Where the River Liffey meets the Irish Sea you’ll find the capital city of Dublin. Its laidback charm mixed with locals’ knack for storytelling means Dublin has produced many talented writers. Few are celebrated so vocally in the city as James Joyce, whose 1922 novel Ulysses is considered by many to be the finest piece of literature ever written.
The novel, set on these very streets over a single day - the 16th June 1904 - is a modernist look on life which focuses on the characters Leopold Bloom and Stephan Dedalus. Based loosely on Homer’s epic Odyssey, Dublin plays an important role in the novel. Given the success of the book, it’s no surprise that Bloomsday (16th June) is celebrated each year in Joyce’s native city in loving tribute. Many of the Dublin landmarks mentioned in Ulysses are still standing today, and are frequently visited on Bloomsday by literary fans and scholars alike. If you’re planning on touring Dublin then you should certainly include these locations.
James Joyce Centre
Inside an attractive four-floor Georgian townhouse on North Great George’s Street you will find The James Joyce Centre, a superb museum dedicated to the life and works of the author. The centre houses furniture from Joyce’s Parisian apartment, as well as interactive displays including short documentaries about his life and work. The main draw though, certainly for Ulysses fans, is the original front door of 7 Eccles St, home to Leopold and Molly Bloom.
Princes Street is one of Dublin’s chief thoroughfares, running off O’Connell Street. It was here at the offices of the Freeman’s Journal that the Aeolus chapter was set. Central and close to the river, Princes Street was once home to one of Ireland’s most famous theatres, Capitol Theatre, which was in fact built on the original land of the Freeman’s Journal. Just a short walk away on North Earl Street you can see the James Joyce statue.
Another of Dublin’s famous streets on our Joyce tour is Grafton Street, just south of the River. Grafton Street features in Ulysses’ tenth chapter, Wandering Rocks – a meditation on ‘the path not taken’ by a number of locals as they wander through. Close by as well are the grounds of Trinity College – Ireland’s oldest university campus - where you’ll find some of the city’s finest architecture.
Ormond Hotel is the setting for the eleventh chapter, Sirens, though the place has been completely remodelled since Leopold’s stay back in 1904. Despite no longer being open today, hotel guests and visitors can step into the nearby Sirens Bar and enjoy a drink on the north bank of the Liffey. There is also a plaque on the old building, commemorating Joyce and the novel.

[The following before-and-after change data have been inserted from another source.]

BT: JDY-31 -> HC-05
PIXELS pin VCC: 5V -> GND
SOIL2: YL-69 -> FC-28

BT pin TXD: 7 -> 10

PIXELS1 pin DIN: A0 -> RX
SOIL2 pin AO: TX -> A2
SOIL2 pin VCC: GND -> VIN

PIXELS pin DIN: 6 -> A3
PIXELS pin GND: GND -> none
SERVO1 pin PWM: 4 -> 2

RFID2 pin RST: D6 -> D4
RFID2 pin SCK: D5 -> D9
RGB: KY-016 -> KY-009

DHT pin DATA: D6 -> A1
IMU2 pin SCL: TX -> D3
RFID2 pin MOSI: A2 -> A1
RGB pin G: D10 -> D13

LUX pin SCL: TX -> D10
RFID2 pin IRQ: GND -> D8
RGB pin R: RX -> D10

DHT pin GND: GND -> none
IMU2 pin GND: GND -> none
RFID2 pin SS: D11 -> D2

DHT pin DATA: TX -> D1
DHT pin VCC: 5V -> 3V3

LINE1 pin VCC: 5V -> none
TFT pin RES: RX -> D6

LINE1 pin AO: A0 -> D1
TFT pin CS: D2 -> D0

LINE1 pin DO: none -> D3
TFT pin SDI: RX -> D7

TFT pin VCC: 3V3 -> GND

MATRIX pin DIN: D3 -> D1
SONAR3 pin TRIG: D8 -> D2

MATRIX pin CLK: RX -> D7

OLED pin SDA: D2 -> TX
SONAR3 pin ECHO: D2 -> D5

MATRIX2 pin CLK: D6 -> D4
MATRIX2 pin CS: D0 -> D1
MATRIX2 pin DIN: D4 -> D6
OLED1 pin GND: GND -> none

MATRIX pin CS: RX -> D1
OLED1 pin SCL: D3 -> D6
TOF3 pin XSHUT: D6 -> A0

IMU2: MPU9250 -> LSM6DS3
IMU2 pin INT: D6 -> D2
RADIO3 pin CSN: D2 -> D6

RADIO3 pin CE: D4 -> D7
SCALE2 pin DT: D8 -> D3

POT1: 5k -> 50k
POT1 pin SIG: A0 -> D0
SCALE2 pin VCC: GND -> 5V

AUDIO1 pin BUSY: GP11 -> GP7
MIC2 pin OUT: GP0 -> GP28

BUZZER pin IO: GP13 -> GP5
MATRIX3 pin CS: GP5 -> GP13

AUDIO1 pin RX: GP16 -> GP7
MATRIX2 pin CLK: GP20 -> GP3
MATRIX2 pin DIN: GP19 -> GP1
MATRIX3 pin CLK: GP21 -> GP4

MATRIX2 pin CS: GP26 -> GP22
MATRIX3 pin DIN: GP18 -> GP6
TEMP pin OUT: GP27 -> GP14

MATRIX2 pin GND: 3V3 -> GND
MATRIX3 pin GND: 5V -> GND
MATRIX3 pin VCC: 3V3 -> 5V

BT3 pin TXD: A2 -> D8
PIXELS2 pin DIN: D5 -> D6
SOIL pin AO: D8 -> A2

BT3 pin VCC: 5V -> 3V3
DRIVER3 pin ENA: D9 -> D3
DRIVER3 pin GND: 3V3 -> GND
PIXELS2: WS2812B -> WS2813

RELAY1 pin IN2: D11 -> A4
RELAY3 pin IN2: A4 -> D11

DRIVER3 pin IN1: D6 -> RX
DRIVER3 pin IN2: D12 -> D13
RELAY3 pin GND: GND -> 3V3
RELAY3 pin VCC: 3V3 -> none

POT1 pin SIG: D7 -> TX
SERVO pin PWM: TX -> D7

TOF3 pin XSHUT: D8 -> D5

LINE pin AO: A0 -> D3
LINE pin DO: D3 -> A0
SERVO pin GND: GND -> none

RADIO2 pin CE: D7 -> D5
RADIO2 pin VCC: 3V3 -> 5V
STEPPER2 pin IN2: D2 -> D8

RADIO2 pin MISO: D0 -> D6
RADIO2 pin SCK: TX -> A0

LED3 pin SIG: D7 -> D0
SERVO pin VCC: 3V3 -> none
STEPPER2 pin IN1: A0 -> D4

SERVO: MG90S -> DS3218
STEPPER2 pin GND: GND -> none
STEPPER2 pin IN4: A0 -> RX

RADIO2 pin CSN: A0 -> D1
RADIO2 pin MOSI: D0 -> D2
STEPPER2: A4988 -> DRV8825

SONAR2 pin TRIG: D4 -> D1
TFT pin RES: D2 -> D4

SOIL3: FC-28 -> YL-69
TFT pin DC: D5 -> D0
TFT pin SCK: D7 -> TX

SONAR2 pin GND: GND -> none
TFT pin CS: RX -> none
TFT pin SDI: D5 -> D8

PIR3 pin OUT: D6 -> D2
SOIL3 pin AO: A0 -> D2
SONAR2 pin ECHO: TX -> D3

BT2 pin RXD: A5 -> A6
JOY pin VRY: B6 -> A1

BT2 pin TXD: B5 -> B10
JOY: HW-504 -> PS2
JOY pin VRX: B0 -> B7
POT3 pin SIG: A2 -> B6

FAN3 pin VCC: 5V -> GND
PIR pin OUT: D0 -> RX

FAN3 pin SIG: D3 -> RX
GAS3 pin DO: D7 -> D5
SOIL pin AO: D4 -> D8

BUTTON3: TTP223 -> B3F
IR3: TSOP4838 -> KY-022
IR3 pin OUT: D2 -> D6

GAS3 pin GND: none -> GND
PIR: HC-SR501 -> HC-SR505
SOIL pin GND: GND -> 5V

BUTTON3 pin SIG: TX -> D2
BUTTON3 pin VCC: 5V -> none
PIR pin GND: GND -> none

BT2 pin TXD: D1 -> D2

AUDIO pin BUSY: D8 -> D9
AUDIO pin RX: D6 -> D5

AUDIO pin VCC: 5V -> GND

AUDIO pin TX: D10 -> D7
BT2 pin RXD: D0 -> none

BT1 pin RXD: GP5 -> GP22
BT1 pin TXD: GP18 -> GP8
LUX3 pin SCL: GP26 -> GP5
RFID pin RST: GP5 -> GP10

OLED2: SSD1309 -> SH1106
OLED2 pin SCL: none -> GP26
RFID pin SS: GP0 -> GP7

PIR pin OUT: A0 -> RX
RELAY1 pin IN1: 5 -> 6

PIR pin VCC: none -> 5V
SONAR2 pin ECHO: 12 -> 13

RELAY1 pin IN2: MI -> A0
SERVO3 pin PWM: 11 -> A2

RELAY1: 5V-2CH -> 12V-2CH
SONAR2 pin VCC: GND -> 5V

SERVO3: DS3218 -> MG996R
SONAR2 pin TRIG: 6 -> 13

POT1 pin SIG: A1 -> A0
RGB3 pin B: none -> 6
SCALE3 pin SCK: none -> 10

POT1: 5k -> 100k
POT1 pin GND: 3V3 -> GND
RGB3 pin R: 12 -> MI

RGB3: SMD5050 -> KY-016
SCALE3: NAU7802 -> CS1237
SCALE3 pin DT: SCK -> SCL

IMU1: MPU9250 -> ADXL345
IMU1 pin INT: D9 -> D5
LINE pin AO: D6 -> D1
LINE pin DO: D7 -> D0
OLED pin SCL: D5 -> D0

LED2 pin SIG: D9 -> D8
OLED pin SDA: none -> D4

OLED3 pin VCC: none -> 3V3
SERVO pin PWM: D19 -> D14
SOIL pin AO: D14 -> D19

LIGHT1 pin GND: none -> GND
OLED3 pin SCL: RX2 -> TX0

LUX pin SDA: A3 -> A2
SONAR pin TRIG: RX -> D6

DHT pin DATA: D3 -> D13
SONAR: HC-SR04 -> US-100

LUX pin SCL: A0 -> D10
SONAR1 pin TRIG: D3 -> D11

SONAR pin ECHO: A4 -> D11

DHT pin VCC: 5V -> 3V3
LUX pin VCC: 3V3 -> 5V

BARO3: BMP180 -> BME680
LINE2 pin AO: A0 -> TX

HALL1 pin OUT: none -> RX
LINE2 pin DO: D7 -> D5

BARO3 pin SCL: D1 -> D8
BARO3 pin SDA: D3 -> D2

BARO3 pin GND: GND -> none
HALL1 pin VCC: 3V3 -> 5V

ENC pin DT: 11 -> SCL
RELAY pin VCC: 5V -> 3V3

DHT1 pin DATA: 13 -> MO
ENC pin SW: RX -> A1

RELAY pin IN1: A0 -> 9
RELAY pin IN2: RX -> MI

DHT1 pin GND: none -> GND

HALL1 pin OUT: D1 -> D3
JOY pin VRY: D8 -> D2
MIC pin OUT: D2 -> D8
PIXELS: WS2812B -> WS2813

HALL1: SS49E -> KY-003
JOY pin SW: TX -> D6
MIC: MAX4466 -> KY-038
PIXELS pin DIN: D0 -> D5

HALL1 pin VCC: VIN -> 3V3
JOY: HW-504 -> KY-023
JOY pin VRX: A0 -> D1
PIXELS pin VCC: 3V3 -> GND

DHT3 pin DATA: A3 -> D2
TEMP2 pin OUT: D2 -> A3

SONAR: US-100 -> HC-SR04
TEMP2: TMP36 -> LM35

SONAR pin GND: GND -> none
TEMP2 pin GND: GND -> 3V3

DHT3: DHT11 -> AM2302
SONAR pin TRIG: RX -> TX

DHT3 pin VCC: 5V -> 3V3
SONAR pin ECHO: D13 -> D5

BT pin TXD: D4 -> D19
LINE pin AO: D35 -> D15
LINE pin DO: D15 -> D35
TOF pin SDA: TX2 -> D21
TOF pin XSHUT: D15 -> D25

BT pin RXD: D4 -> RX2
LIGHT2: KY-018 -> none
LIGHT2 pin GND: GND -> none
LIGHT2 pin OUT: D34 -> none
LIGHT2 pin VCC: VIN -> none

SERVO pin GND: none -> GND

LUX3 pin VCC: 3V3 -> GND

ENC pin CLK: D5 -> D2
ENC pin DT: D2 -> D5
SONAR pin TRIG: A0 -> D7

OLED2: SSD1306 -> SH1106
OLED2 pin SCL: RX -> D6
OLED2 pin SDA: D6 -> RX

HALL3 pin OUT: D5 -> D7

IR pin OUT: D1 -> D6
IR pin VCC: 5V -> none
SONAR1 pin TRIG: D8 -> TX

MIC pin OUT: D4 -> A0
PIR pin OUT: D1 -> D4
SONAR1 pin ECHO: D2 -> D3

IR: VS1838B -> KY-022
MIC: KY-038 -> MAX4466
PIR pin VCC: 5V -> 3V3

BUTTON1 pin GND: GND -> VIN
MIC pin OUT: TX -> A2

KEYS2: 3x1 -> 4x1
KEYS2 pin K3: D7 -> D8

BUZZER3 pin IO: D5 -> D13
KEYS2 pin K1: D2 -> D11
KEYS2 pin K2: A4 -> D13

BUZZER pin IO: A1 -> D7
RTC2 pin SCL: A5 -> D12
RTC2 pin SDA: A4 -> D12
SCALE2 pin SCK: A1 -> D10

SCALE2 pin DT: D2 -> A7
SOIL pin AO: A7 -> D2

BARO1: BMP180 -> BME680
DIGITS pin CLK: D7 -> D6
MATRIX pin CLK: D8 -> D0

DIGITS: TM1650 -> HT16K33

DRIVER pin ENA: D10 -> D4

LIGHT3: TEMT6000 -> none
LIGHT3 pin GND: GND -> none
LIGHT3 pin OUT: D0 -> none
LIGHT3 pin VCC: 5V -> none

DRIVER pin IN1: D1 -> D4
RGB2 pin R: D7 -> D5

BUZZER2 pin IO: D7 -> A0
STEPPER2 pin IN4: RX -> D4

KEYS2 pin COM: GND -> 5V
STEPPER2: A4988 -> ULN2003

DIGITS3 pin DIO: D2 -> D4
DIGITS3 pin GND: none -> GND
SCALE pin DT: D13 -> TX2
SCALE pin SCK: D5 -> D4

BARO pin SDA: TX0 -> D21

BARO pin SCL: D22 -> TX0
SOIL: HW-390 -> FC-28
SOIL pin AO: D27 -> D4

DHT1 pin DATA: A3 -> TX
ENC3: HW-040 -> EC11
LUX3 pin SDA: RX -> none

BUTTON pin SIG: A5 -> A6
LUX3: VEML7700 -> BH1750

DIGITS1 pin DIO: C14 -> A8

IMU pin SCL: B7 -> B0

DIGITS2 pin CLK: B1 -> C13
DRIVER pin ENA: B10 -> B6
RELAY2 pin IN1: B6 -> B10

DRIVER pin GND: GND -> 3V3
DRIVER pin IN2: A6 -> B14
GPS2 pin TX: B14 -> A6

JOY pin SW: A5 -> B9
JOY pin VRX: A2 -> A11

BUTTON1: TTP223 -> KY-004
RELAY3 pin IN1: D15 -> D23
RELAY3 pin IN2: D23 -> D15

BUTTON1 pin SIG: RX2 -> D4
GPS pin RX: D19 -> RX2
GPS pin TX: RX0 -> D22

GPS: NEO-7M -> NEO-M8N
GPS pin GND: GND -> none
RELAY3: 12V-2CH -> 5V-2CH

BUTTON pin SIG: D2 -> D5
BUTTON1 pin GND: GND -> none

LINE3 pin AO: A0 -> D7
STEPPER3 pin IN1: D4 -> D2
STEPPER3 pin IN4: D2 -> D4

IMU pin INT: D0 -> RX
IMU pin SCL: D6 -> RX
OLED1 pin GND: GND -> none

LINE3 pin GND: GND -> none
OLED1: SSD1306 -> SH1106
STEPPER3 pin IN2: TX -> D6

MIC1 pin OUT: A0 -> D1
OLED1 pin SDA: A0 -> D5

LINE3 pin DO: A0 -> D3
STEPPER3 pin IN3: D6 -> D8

Despite its publication almost a century ago, Ulysses continues to resonate with readers and is often well-placed in any discussion of the greatest ever novels. Its enduring appeal is not only a testament to the skill of James Joyce, but also to the city of Dublin itself; arguably the novel’s star. All this together makes Dublin one of the world’s must-see literary capitals.